*TO DO*
Write the lines below out exactly, dropping each picture.

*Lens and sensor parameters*
---------------
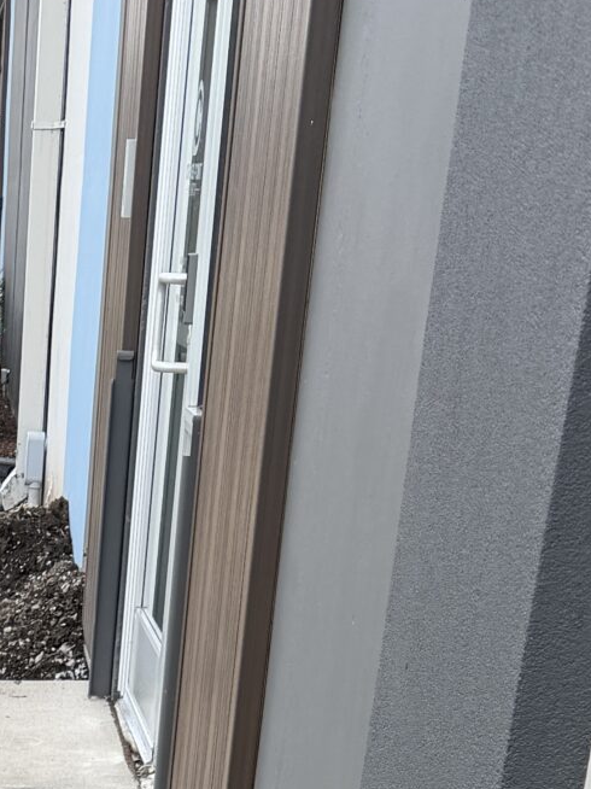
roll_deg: -1.9
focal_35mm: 94
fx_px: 2141
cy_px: 1489
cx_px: -82
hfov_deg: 15.3
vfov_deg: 16.7
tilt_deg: -30.7
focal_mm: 6.76
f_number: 1.78
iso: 80
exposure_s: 1/1314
---------------
*SOLUTION TO THIS EXERCISE*
roll_deg: -1.9
focal_35mm: 94
fx_px: 2141
cy_px: 1489
cx_px: -82
hfov_deg: 15.3
vfov_deg: 16.7
tilt_deg: -30.7
focal_mm: 6.76
f_number: 1.78
iso: 80
exposure_s: 1/1314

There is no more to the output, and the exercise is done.